Of the many people who work this often-busy overnight shift is Brenda Fox, a registered nurse with 88 MDG for more than 13 years.

“I’ve worked the overnight shift, which is 6 p.m. to 6 a.m., for most of my career here,” she said. “The biggest challenge is coming back to nights after going on leave, since I’m on a day-shift schedule during that period of time. So there might be a week of struggling, drinking lots of coffee to get back to the night shift.”

While Fox has kept pace on the night shift for a steady amount of time, it is different for the group’s enlisted members, according to Staff Sgt. Austin Joyce, an aerospace medical technician.

“Enlisted members rotate between the day and night shift every three to six months, depending on the needs of the unit,” Joyce said. “They switched me to night shift back in January, and this is my second time on night shift.”

Joyce’s responsibilities include monitoring patient’s inputs and outputs, general patient care and putting in lab orders as needed. Every technician who works in the ICU also has to be telemetry-certified so they are able to monitor the cardiac levels of patients.

“We have a good nursing staff here that often helps me out by watching the telemetry system when I’m not able to due to my floor technician duties,” he said. “During the day, there are more technicians on hand, but at night there are only normally a couple of us on shift, so that’s what I would say is the biggest challenge that most night technicians face.”

As an Airman, Joyce says he is trained in a much broader range of skill sets than what he could do if he worked off base.

“We can do things like give IVs, but in the outside world, nurses and paramedics are the only people that can give IVs,” he added. “The ICU techs are all ACL-certified as well, so we have the ability to help push meds in a code scenario, and we can help with shocks and compressions.”

Fox’s role as a registered nurse involves taking care of up to six patients and doing a wide variety of tasks.

“I’m responsible for monitoring patient vitals, handing out medications, changing dressings, and inserting catheters and tubes and other things like that which the patient may need during the overnight hours,” she said.

For Hartze, as the in-house supervisor, it is a bit different. Her job is not to see patients. She ensures the floors are properly staffed and everyone is being taken care of.

“I round periodically throughout the night to check and see how things are going with everyone,” she said. “Sometimes, I make adjustments to where people are being staffed based on the needs of that night.”

In addition to overseeing patient care, Hartze also uses the night’s slower times to do some professional staff development.

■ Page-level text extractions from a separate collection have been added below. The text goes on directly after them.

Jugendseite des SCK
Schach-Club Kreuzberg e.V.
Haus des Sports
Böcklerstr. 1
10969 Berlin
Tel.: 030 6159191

“I’ll go around and have a conversation with the team about leadership and ethics and some of the challenges of being a military leader,” she said. “I believe that it is applicable to everyone in our organization, regardless of your rank or your position, because in the medical profession, in the health care field, we have a concept called trusted care.

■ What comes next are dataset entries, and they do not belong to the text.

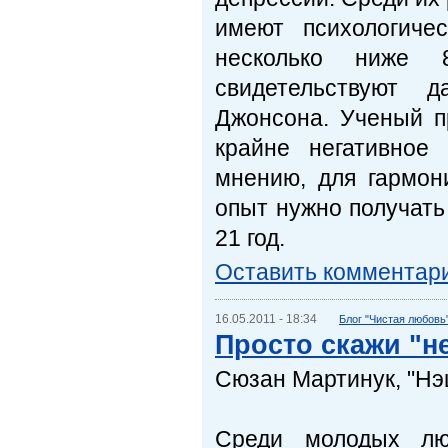
имеют психологиче
несколько ниже 
свидетельствуют д
Джонсона. Ученый п
крайне негативное
мнению, для гармон
опыт нужно получать
21 год.
Оставить комментар
16.05.2011 - 18:34
Блог "Чистая любовь
Просто скажи "н
Сюзан Мартинук, "Нэ
Среди молодых лю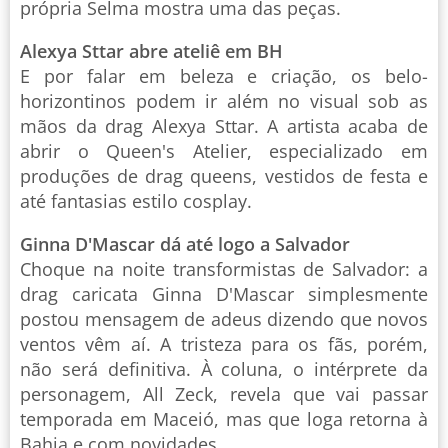
própria Selma mostra uma das peças.
Alexya Sttar abre ateliê em BH
E por falar em beleza e criação, os belo-
horizontinos podem ir além no visual sob as
mãos da drag Alexya Sttar. A artista acaba de
abrir o Queen's Atelier, especializado em
produções de drag queens, vestidos de festa e
até fantasias estilo cosplay.
Ginna D'Mascar dá até logo a Salvador
Choque na noite transformistas de Salvador: a
drag caricata Ginna D'Mascar simplesmente
postou mensagem de adeus dizendo que novos
ventos vêm aí. A tristeza para os fãs, porém,
não será definitiva. À coluna, o intérprete da
personagem, All Zeck, revela que vai passar
temporada em Maceió, mas que loga retorna à
Bahia e com novidades.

“Everyone in this organization is a leader, and everyone has a responsibility to speak up and speak out. Because that’s how we take care of our patients and provide for patient safety.”

Anytime day or night, Wright-Patterson Medical Center staff stand ready to help.

“Some of our patients have been known to bypass other facilities because they want to be seen here,” Hartze said. “So even though they may live on the southside of Dayton, and they have a health care need that they feel is urgent or emergent, they choose to bypass two or three other civilian facilities, because they want to be seen here at Wright-Patt Medical Center.”

Fox agrees, saying the 88th Medical Group is prepared to take care of any patient need.

“It’s totally fine to come in middle of the night,” she said. “If you need to be seen, we’re here and sufficiently staffed so that we can handle whatever comes in.”